Programming Assignment 1

CSC 323 - Data Analysis and Statistical Software

Due: 10/10/2000

A local financial institution is interested in investigating the cost of maintaining a large portfolio of legacy C++ programs. The CIO is prepared to fund a project to replace these programs if the maintenance cost is too high. However, this cost information is not readily available.

A local consulting firm has been brought in to investigate this issue and have seven days to submit a report to management. Given the time constraint, they decide to examine the project management records of a simple random sample of programs selected from the portfolio. The idea is to determine the maintenance effort per line of code, in hours, over the past year, for each program in the sample and to use this information to make inferences about the portfolio. The following details are available for each program in the sample:

You have been asked to help with the analysis of this data.
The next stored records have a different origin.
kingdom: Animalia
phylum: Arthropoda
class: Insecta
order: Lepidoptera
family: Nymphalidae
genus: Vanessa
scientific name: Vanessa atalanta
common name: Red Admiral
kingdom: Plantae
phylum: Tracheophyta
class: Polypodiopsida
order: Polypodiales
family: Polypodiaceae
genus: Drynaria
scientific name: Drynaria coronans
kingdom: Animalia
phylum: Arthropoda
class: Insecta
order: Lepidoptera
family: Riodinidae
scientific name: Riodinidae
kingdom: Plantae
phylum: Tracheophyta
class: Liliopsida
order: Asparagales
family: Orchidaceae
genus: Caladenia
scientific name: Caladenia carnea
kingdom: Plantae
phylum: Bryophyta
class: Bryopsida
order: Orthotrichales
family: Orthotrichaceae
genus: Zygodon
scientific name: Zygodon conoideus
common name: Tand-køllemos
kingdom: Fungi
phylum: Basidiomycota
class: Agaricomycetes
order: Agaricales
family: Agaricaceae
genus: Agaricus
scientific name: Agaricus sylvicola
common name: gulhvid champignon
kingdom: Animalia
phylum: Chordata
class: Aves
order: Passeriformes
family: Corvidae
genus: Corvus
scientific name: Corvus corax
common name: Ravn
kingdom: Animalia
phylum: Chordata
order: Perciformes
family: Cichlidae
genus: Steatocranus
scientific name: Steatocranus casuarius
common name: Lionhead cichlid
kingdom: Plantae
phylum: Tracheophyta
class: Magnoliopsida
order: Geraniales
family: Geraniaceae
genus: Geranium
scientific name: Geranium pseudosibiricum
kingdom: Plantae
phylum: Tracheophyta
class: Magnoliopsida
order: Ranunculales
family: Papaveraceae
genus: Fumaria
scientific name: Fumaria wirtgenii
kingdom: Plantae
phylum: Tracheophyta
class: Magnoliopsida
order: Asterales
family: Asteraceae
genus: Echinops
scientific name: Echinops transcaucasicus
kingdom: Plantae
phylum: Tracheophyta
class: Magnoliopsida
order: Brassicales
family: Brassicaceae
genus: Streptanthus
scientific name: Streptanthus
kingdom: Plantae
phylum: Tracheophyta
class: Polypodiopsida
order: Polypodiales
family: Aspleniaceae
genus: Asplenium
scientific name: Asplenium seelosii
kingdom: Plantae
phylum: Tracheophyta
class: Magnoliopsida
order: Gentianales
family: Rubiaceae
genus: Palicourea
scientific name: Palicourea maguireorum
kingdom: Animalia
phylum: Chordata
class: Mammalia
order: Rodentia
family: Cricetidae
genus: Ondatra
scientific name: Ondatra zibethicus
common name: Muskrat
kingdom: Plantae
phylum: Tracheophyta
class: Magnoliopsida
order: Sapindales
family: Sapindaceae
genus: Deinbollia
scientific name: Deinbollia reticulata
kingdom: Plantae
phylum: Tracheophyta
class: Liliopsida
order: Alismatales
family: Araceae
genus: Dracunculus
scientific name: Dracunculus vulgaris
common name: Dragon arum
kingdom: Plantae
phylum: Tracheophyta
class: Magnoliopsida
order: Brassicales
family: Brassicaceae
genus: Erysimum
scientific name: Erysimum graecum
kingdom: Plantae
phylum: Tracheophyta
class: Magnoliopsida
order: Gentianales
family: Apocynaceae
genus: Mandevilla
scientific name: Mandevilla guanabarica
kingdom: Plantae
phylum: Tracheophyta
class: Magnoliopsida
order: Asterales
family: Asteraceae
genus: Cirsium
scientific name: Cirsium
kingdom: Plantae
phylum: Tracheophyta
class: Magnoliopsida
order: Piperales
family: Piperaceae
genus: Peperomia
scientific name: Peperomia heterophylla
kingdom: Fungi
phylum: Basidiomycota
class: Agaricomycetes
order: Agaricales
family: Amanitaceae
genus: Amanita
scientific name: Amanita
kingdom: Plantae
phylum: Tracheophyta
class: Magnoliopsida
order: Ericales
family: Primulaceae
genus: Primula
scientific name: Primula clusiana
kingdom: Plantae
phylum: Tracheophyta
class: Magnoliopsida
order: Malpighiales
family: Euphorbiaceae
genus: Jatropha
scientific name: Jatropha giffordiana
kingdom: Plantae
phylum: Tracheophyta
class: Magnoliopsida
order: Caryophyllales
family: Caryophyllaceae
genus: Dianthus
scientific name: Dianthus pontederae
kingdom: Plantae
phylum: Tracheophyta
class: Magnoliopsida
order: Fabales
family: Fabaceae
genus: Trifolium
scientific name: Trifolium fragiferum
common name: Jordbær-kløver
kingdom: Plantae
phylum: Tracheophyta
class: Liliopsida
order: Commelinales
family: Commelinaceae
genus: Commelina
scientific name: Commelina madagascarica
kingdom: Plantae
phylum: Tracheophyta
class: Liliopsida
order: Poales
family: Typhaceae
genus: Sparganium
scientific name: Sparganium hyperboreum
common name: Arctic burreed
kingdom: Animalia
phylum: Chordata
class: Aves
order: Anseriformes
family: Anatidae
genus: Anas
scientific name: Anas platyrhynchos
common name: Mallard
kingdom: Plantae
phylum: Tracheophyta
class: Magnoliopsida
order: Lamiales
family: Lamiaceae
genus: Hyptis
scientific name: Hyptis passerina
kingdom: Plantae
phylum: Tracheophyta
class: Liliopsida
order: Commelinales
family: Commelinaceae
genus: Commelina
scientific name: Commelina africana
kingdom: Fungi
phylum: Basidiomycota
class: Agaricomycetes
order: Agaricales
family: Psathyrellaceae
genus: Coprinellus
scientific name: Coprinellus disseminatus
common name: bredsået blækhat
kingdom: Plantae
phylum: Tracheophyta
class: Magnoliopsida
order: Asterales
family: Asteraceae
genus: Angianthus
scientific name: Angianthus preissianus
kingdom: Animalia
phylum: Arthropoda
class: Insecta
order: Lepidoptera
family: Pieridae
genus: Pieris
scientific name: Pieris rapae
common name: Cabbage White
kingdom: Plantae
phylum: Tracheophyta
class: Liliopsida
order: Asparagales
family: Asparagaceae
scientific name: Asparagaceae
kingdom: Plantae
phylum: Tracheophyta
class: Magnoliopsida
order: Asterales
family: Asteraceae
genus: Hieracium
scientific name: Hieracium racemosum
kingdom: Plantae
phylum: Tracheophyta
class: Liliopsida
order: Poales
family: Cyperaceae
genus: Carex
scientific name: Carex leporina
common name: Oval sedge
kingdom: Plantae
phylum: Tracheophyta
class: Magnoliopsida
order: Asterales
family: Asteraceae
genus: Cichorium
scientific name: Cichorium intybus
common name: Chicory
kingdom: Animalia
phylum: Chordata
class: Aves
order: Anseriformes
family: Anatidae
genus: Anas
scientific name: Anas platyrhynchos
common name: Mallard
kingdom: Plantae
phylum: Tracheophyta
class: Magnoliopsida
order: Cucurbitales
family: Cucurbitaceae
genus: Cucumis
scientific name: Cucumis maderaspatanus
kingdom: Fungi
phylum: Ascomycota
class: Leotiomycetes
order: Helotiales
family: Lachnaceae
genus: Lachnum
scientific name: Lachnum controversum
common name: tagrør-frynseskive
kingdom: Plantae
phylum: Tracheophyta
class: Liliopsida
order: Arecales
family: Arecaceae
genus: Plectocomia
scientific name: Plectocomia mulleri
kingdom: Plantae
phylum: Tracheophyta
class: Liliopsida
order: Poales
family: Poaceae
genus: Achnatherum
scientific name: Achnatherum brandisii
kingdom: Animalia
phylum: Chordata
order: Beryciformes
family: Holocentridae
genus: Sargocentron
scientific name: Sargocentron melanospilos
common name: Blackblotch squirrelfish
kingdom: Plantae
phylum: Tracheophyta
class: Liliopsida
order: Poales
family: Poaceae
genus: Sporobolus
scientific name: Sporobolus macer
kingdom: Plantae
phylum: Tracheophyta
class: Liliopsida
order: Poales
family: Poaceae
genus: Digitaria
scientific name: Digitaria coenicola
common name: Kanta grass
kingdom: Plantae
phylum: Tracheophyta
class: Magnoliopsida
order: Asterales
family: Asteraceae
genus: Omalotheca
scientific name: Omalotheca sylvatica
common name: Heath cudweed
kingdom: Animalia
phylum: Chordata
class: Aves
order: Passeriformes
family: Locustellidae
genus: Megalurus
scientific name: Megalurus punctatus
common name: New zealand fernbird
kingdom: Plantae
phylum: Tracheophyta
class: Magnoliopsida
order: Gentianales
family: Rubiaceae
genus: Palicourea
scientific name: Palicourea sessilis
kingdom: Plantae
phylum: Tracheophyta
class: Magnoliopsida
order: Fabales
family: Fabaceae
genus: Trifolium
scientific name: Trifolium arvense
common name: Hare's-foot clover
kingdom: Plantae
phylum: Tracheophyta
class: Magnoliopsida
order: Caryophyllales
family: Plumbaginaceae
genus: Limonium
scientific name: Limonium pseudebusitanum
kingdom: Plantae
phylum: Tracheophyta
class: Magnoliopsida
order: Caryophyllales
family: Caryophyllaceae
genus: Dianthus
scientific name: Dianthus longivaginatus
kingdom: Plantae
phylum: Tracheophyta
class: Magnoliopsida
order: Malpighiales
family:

The requirements for your analysis are detailed below (if necessary, see "DATA step statements", point 6, SAS Review).

  1. Write a SAS program to analyze these data. In particular your program should analyze effort per line of code. Your program should accomplish the following:
    1. Access your data from an external file.
    2. Compute effort per line of code.
    3. Execute the PRINT and MEANS procedures with appropriate options.
    4. For PROC PRINT, be sure to use labels for column headings (i.e. Program Size, Effort, Module Name, Effort per Line of Code). Use names that are meaningful. You should generate an appropriate title for your output.
      Note: If necessary, see guide 2.
  2. Write a short report (no more than a couple of paragraphs) discussing your findings. Your report should address the following:
    1. Provide an estimate of the population mean. That is, the mean effort per line of code to maintain the portfolio.
    2. Provide an estimate of the population standard deviation. That is the standard deviation of effort per line of code for the portfolio.
    3. The CIO would like to know the proportion of programs in the portfolio that are expensive to maintain. Using 0.31 man hours per line of code as a threshold to distinguish expensive from non-expensive, and considering your estimate of the population parameters, estimate this proportion assuming a normal distribution.